Records for this exercise:
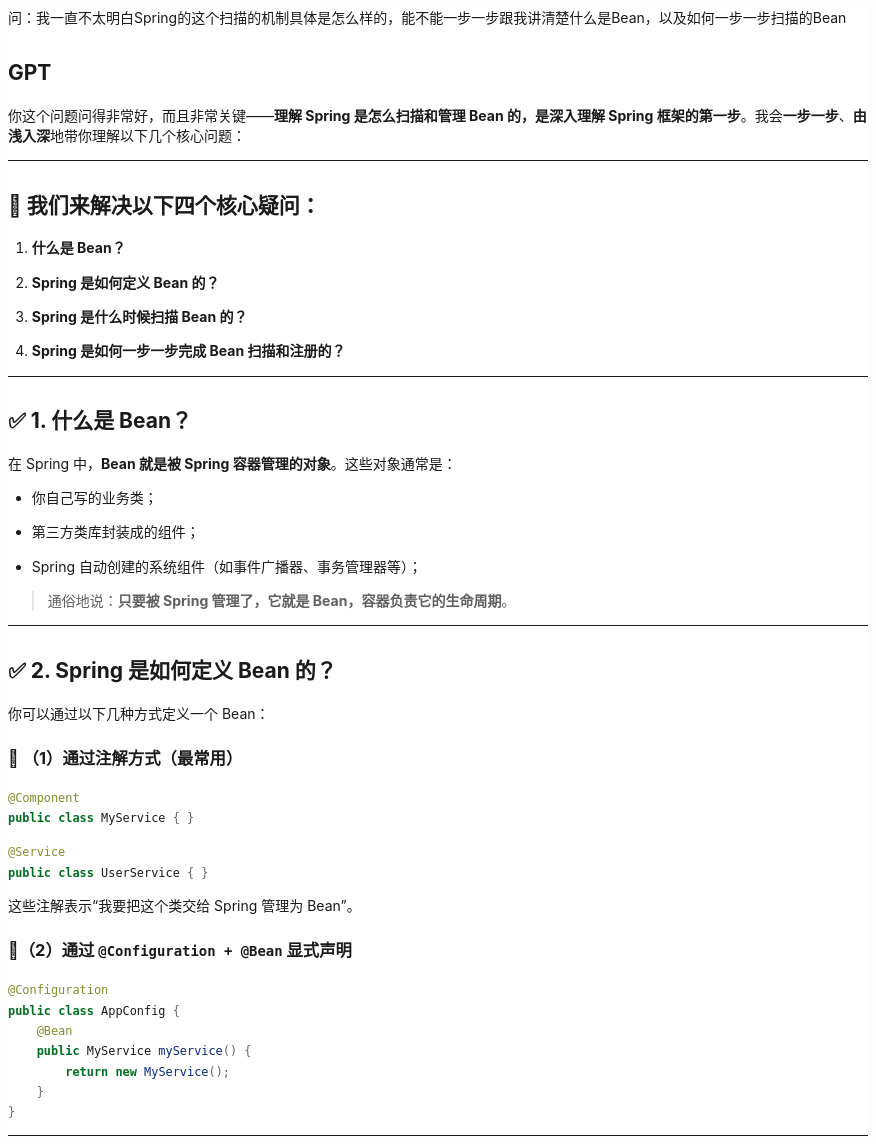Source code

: 问：我一直不太明白Spring的这个扫描的机制具体是怎么样的，能不能一步一步跟我讲清楚什么是Bean，以及如何一步一步扫描的Bean

## GPT
你这个问题问得非常好，而且非常关键——**理解 Spring 是怎么扫描和管理 Bean 的，是深入理解 Spring 框架的第一步**。我会**一步一步**、**由浅入深**地带你理解以下几个核心问题：

---

## 🧩 我们来解决以下四个核心疑问：

1. **什么是 Bean？**
    
2. **Spring 是如何定义 Bean 的？**
    
3. **Spring 是什么时候扫描 Bean 的？**
    
4. **Spring 是如何一步一步完成 Bean 扫描和注册的？**
    

---

## ✅ 1. 什么是 Bean？

在 Spring 中，**Bean 就是被 Spring 容器管理的对象**。这些对象通常是：

- 你自己写的业务类；
    
- 第三方类库封装成的组件；
    
- Spring 自动创建的系统组件（如事件广播器、事务管理器等）；
    

> 通俗地说：**只要被 Spring 管理了，它就是 Bean，容器负责它的生命周期**。

---

## ✅ 2. Spring 是如何定义 Bean 的？

你可以通过以下几种方式定义一个 Bean：

### 🧩 （1）通过注解方式（最常用）

```java
@Component
public class MyService { }
```

```java
@Service
public class UserService { }
```

这些注解表示“我要把这个类交给 Spring 管理为 Bean”。

### 🧩（2）通过 `@Configuration + @Bean` 显式声明

```java
@Configuration
public class AppConfig {
    @Bean
    public MyService myService() {
        return new MyService();
    }
}
```

---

Task description: The whole listing above must be returned exactly as written, with no pictures carried over.

Expected answer:
Source code

: 问：我一直不太明白Spring的这个扫描的机制具体是怎么样的，能不能一步一步跟我讲清楚什么是Bean，以及如何一步一步扫描的Bean

## GPT
你这个问题问得非常好，而且非常关键——**理解 Spring 是怎么扫描和管理 Bean 的，是深入理解 Spring 框架的第一步**。我会**一步一步**、**由浅入深**地带你理解以下几个核心问题：

---

## 🧩 我们来解决以下四个核心疑问：

1. **什么是 Bean？**
    
2. **Spring 是如何定义 Bean 的？**
    
3. **Spring 是什么时候扫描 Bean 的？**
    
4. **Spring 是如何一步一步完成 Bean 扫描和注册的？**
    

---

## ✅ 1. 什么是 Bean？

在 Spring 中，**Bean 就是被 Spring 容器管理的对象**。这些对象通常是：

- 你自己写的业务类；
    
- 第三方类库封装成的组件；
    
- Spring 自动创建的系统组件（如事件广播器、事务管理器等）；
    

> 通俗地说：**只要被 Spring 管理了，它就是 Bean，容器负责它的生命周期**。

---

## ✅ 2. Spring 是如何定义 Bean 的？

你可以通过以下几种方式定义一个 Bean：

### 🧩 （1）通过注解方式（最常用）

```java
@Component
public class MyService { }
```

```java
@Service
public class UserService { }
```

这些注解表示“我要把这个类交给 Spring 管理为 Bean”。

### 🧩（2）通过 `@Configuration + @Bean` 显式声明

```java
@Configuration
public class AppConfig {
    @Bean
    public MyService myService() {
        return new MyService();
    }
}
```

---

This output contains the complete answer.